ESPE Abstracts (2016) 86 P-P2-971

Youngest Known Case of Autoimmune Thyroiditis Causing Hyperthyroidism in a Down's Syndrome Toddler

Parissa Salemi


Hofsta Northwell School of Medicine, New Hyde Park, New York, USA


Background: The frequency of thyroid disease is elevated in patients with Down’s syndrome starting in the newborn period where it is 0.7% (28× more frequent than in the general population). Most commonly, thyroid dysfunction in Downs Syndrome includes primary hypothyroidism, pituitary–hypothalamic hypothyroidism, TBG deficiency and chronic lymphocytic thyroiditis. The incidence of Grave’s disease is believed to be between 0.1 and 3 per 100 000 children in the general population. Autoimmune thyroid disease is uncommon in young children with Down’s syndrome less than 8 years of age with hyperthyroidism being quite rare.

Material provided:

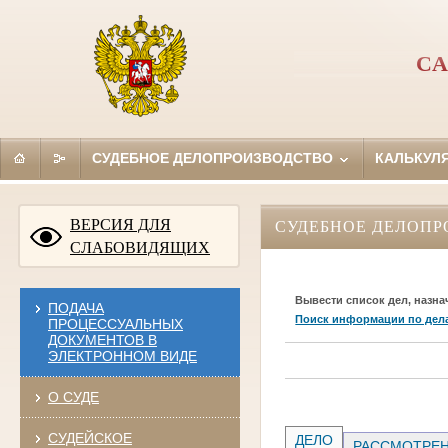
СА
СУДЕБНОЕ ДЕЛОПРОИЗВОДСТВО
КАЛЬКУЛ
ВЕРСИЯ ДЛЯ
СУДЕБНОЕ ДЕЛОПР
СЛАБОВИДЯЩИХ
Вывести список дел, назна
ПОДАЧА
Поиск информации по дел
ПРОЦЕССУАЛЬНЫХ
ДОКУМЕНТОВ В
ЭЛЕКТРОННОМ ВИДЕ
О СУДЕ
СУДЕЙСКОЕ
ДЕЛО
РАССМОТРЕН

Exercise tasks:
1 - Answer these questions from the abstract.
(a) According to the title, what did autoimmune thyroiditis cause in the toddler?
(b) What is the frequency of thyroid disease in patients with Down's syndrome in the newborn period?
(c) What is the believed incidence of Grave's disease in the general population of children?
2 - Rewrite the abstract from "Youngest Known Case" up to and including "being quite rare.", changing "uncommon" to "unusual".
3 - Summarize the abstract in two sentences.

Task results:
1 -
(a) Hyperthyroidism.
(b) 0.7%, which is 28× more frequent than in the general population.
(c) Between 0.1 and 3 per 100 000 children.

2 -
Youngest Known Case of Autoimmune Thyroiditis Causing Hyperthyroidism in a Down's Syndrome Toddler

Parissa Salemi


Hofsta Northwell School of Medicine, New Hyde Park, New York, USA


Background: The frequency of thyroid disease is elevated in patients with Down’s syndrome starting in the newborn period where it is 0.7% (28× more frequent than in the general population). Most commonly, thyroid dysfunction in Downs Syndrome includes primary hypothyroidism, pituitary–hypothalamic hypothyroidism, TBG deficiency and chronic lymphocytic thyroiditis. The incidence of Grave’s disease is believed to be between 0.1 and 3 per 100 000 children in the general population. Autoimmune thyroid disease is unusual in young children with Down’s syndrome less than 8 years of age with hyperthyroidism being quite rare.

3 - The abstract concerns the youngest known case of autoimmune thyroiditis causing hyperthyroidism in a toddler with Down's syndrome. Its background states that thyroid disease is more frequent in patients with Down's syndrome from the newborn period on, while autoimmune thyroid disease is uncommon in those under 8 years of age and hyperthyroidism is quite rare.